> Problem details:
Swap "top-left" for "upper-left" throughout all the lines below, and leave everything else unchanged.

> Source records:

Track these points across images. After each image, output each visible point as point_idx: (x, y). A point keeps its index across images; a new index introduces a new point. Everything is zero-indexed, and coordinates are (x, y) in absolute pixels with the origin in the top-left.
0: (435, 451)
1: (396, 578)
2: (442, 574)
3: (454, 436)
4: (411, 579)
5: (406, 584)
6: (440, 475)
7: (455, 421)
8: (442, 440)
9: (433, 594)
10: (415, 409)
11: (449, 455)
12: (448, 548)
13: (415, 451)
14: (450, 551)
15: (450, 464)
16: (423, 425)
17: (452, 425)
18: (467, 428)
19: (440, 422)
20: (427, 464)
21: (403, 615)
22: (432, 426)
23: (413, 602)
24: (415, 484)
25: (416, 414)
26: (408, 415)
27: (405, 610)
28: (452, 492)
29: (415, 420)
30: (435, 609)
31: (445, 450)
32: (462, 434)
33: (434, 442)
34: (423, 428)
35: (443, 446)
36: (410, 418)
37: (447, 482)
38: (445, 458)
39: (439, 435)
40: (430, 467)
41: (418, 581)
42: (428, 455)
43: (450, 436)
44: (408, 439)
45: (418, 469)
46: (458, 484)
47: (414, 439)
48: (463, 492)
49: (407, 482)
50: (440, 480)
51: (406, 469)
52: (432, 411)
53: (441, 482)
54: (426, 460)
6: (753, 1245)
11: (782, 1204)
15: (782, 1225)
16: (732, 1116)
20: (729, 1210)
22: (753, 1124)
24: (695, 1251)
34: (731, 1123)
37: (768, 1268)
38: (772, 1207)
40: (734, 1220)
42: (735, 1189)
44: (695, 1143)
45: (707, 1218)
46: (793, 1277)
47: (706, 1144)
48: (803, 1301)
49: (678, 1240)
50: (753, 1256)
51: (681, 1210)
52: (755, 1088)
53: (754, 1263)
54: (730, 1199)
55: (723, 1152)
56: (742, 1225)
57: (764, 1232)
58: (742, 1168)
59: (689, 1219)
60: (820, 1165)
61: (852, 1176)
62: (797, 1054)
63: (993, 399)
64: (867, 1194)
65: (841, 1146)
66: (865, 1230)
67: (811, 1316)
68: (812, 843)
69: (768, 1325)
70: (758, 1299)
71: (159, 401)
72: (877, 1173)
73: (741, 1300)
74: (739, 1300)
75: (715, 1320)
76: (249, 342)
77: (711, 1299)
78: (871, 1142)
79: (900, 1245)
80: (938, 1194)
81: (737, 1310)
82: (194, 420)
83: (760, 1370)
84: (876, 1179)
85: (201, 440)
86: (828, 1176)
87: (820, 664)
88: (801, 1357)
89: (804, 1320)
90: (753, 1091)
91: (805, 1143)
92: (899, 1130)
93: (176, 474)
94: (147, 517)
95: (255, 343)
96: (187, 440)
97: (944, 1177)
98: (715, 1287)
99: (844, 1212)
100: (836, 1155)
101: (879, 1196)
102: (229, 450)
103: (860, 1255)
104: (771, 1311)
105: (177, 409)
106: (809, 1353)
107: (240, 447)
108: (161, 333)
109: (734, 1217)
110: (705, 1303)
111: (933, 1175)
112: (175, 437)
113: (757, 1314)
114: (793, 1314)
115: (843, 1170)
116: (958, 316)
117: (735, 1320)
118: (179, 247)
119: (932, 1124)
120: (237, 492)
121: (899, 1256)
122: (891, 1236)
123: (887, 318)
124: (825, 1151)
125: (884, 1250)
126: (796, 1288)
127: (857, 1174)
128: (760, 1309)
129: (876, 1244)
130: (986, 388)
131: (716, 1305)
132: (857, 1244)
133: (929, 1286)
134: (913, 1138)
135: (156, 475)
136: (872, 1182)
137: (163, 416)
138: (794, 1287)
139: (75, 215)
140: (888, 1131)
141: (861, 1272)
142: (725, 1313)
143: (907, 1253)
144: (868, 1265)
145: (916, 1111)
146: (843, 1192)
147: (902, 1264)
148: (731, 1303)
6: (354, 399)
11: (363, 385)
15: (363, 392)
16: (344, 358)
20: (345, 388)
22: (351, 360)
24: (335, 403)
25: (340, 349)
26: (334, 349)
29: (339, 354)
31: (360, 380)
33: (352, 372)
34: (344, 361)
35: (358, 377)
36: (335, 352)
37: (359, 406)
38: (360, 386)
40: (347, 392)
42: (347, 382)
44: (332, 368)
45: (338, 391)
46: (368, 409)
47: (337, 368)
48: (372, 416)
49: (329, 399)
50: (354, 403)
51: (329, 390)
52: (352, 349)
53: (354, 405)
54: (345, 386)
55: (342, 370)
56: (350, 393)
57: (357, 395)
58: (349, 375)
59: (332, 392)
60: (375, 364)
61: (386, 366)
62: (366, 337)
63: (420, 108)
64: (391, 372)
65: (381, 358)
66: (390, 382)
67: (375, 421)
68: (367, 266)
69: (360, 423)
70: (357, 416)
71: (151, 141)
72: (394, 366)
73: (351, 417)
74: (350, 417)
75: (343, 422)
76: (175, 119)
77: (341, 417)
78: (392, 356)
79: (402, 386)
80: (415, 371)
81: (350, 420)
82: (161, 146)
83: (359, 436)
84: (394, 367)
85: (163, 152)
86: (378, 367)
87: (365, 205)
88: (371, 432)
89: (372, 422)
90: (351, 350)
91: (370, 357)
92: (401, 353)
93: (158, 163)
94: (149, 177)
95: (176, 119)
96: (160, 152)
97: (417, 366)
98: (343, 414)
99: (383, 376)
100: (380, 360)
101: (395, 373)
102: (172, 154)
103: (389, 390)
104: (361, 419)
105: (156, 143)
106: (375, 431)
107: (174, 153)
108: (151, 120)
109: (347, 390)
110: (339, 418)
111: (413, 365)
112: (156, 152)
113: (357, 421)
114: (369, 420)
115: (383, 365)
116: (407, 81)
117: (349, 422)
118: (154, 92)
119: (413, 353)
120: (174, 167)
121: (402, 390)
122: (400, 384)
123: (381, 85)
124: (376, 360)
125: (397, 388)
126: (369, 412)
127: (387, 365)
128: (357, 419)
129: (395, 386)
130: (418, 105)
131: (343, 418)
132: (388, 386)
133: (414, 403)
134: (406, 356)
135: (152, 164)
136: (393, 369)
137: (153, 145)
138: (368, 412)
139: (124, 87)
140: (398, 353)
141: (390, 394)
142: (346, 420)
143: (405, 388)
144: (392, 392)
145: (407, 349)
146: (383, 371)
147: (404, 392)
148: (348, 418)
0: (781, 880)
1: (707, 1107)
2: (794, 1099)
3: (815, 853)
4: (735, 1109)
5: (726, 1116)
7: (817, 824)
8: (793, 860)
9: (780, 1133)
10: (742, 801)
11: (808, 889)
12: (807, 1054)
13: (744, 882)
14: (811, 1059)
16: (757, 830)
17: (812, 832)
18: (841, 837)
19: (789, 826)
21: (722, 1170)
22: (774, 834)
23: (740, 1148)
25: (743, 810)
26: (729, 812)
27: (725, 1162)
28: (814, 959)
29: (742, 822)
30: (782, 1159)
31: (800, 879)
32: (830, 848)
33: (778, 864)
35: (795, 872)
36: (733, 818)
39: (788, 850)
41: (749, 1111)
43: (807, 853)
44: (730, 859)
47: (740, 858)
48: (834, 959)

> Response to this exercise:
Track these points across images. After each image, output each visible point as point_idx: (x, y). A point keeps its index across images; a new index introduces a new point. Everything is zero-indexed, and coordinates are (x, y) in absolute pixels with the origin in the upper-left.
0: (435, 451)
1: (396, 578)
2: (442, 574)
3: (454, 436)
4: (411, 579)
5: (406, 584)
6: (440, 475)
7: (455, 421)
8: (442, 440)
9: (433, 594)
10: (415, 409)
11: (449, 455)
12: (448, 548)
13: (415, 451)
14: (450, 551)
15: (450, 464)
16: (423, 425)
17: (452, 425)
18: (467, 428)
19: (440, 422)
20: (427, 464)
21: (403, 615)
22: (432, 426)
23: (413, 602)
24: (415, 484)
25: (416, 414)
26: (408, 415)
27: (405, 610)
28: (452, 492)
29: (415, 420)
30: (435, 609)
31: (445, 450)
32: (462, 434)
33: (434, 442)
34: (423, 428)
35: (443, 446)
36: (410, 418)
37: (447, 482)
38: (445, 458)
39: (439, 435)
40: (430, 467)
41: (418, 581)
42: (428, 455)
43: (450, 436)
44: (408, 439)
45: (418, 469)
46: (458, 484)
47: (414, 439)
48: (463, 492)
49: (407, 482)
50: (440, 480)
51: (406, 469)
52: (432, 411)
53: (441, 482)
54: (426, 460)
6: (753, 1245)
11: (782, 1204)
15: (782, 1225)
16: (732, 1116)
20: (729, 1210)
22: (753, 1124)
24: (695, 1251)
34: (731, 1123)
37: (768, 1268)
38: (772, 1207)
40: (734, 1220)
42: (735, 1189)
44: (695, 1143)
45: (707, 1218)
46: (793, 1277)
47: (706, 1144)
48: (803, 1301)
49: (678, 1240)
50: (753, 1256)
51: (681, 1210)
52: (755, 1088)
53: (754, 1263)
54: (730, 1199)
55: (723, 1152)
56: (742, 1225)
57: (764, 1232)
58: (742, 1168)
59: (689, 1219)
60: (820, 1165)
61: (852, 1176)
62: (797, 1054)
63: (993, 399)
64: (867, 1194)
65: (841, 1146)
66: (865, 1230)
67: (811, 1316)
68: (812, 843)
69: (768, 1325)
70: (758, 1299)
71: (159, 401)
72: (877, 1173)
73: (741, 1300)
74: (739, 1300)
75: (715, 1320)
76: (249, 342)
77: (711, 1299)
78: (871, 1142)
79: (900, 1245)
80: (938, 1194)
81: (737, 1310)
82: (194, 420)
83: (760, 1370)
84: (876, 1179)
85: (201, 440)
86: (828, 1176)
87: (820, 664)
88: (801, 1357)
89: (804, 1320)
90: (753, 1091)
91: (805, 1143)
92: (899, 1130)
93: (176, 474)
94: (147, 517)
95: (255, 343)
96: (187, 440)
97: (944, 1177)
98: (715, 1287)
99: (844, 1212)
100: (836, 1155)
101: (879, 1196)
102: (229, 450)
103: (860, 1255)
104: (771, 1311)
105: (177, 409)
106: (809, 1353)
107: (240, 447)
108: (161, 333)
109: (734, 1217)
110: (705, 1303)
111: (933, 1175)
112: (175, 437)
113: (757, 1314)
114: (793, 1314)
115: (843, 1170)
116: (958, 316)
117: (735, 1320)
118: (179, 247)
119: (932, 1124)
120: (237, 492)
121: (899, 1256)
122: (891, 1236)
123: (887, 318)
124: (825, 1151)
125: (884, 1250)
126: (796, 1288)
127: (857, 1174)
128: (760, 1309)
129: (876, 1244)
130: (986, 388)
131: (716, 1305)
132: (857, 1244)
133: (929, 1286)
134: (913, 1138)
135: (156, 475)
136: (872, 1182)
137: (163, 416)
138: (794, 1287)
139: (75, 215)
140: (888, 1131)
141: (861, 1272)
142: (725, 1313)
143: (907, 1253)
144: (868, 1265)
145: (916, 1111)
146: (843, 1192)
147: (902, 1264)
148: (731, 1303)
6: (354, 399)
11: (363, 385)
15: (363, 392)
16: (344, 358)
20: (345, 388)
22: (351, 360)
24: (335, 403)
25: (340, 349)
26: (334, 349)
29: (339, 354)
31: (360, 380)
33: (352, 372)
34: (344, 361)
35: (358, 377)
36: (335, 352)
37: (359, 406)
38: (360, 386)
40: (347, 392)
42: (347, 382)
44: (332, 368)
45: (338, 391)
46: (368, 409)
47: (337, 368)
48: (372, 416)
49: (329, 399)
50: (354, 403)
51: (329, 390)
52: (352, 349)
53: (354, 405)
54: (345, 386)
55: (342, 370)
56: (350, 393)
57: (357, 395)
58: (349, 375)
59: (332, 392)
60: (375, 364)
61: (386, 366)
62: (366, 337)
63: (420, 108)
64: (391, 372)
65: (381, 358)
66: (390, 382)
67: (375, 421)
68: (367, 266)
69: (360, 423)
70: (357, 416)
71: (151, 141)
72: (394, 366)
73: (351, 417)
74: (350, 417)
75: (343, 422)
76: (175, 119)
77: (341, 417)
78: (392, 356)
79: (402, 386)
80: (415, 371)
81: (350, 420)
82: (161, 146)
83: (359, 436)
84: (394, 367)
85: (163, 152)
86: (378, 367)
87: (365, 205)
88: (371, 432)
89: (372, 422)
90: (351, 350)
91: (370, 357)
92: (401, 353)
93: (158, 163)
94: (149, 177)
95: (176, 119)
96: (160, 152)
97: (417, 366)
98: (343, 414)
99: (383, 376)
100: (380, 360)
101: (395, 373)
102: (172, 154)
103: (389, 390)
104: (361, 419)
105: (156, 143)
106: (375, 431)
107: (174, 153)
108: (151, 120)
109: (347, 390)
110: (339, 418)
111: (413, 365)
112: (156, 152)
113: (357, 421)
114: (369, 420)
115: (383, 365)
116: (407, 81)
117: (349, 422)
118: (154, 92)
119: (413, 353)
120: (174, 167)
121: (402, 390)
122: (400, 384)
123: (381, 85)
124: (376, 360)
125: (397, 388)
126: (369, 412)
127: (387, 365)
128: (357, 419)
129: (395, 386)
130: (418, 105)
131: (343, 418)
132: (388, 386)
133: (414, 403)
134: (406, 356)
135: (152, 164)
136: (393, 369)
137: (153, 145)
138: (368, 412)
139: (124, 87)
140: (398, 353)
141: (390, 394)
142: (346, 420)
143: (405, 388)
144: (392, 392)
145: (407, 349)
146: (383, 371)
147: (404, 392)
148: (348, 418)
0: (781, 880)
1: (707, 1107)
2: (794, 1099)
3: (815, 853)
4: (735, 1109)
5: (726, 1116)
7: (817, 824)
8: (793, 860)
9: (780, 1133)
10: (742, 801)
11: (808, 889)
12: (807, 1054)
13: (744, 882)
14: (811, 1059)
16: (757, 830)
17: (812, 832)
18: (841, 837)
19: (789, 826)
21: (722, 1170)
22: (774, 834)
23: (740, 1148)
25: (743, 810)
26: (729, 812)
27: (725, 1162)
28: (814, 959)
29: (742, 822)
30: (782, 1159)
31: (800, 879)
32: (830, 848)
33: (778, 864)
35: (795, 872)
36: (733, 818)
39: (788, 850)
41: (749, 1111)
43: (807, 853)
44: (730, 859)
47: (740, 858)
48: (834, 959)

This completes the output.